▶ **EXERCISE**: In the records below, find the line that contains "Introduction to UPVC" and the line that contains "case study highlights one such stunning". Set down exactly those lines and every line between them, and nothing more.

═════ RECORDS FOR THIS EXERCISE

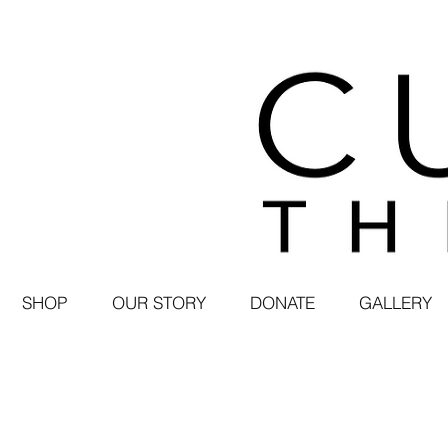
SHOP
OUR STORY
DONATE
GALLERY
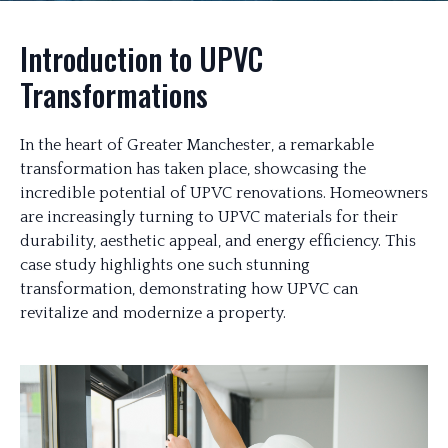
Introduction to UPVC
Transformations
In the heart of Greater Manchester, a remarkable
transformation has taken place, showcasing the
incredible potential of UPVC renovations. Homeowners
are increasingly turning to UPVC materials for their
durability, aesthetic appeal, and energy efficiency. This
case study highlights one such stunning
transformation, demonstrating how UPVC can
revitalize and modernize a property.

══════════
═════ RECORDS FOR THIS EXERCISE

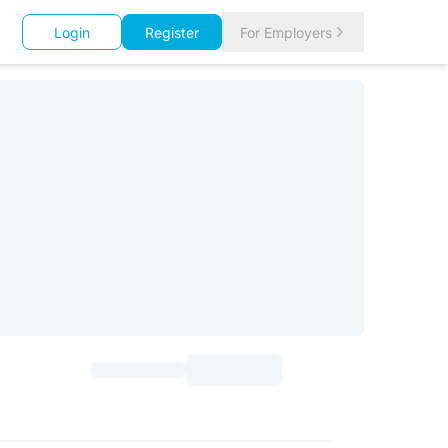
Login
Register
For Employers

══════════

▶ **SOLVED PROBLEM**:
Introduction to UPVC
Transformations
In the heart of Greater Manchester, a remarkable
transformation has taken place, showcasing the
incredible potential of UPVC renovations. Homeowners
are increasingly turning to UPVC materials for their
durability, aesthetic appeal, and energy efficiency. This
case study highlights one such stunning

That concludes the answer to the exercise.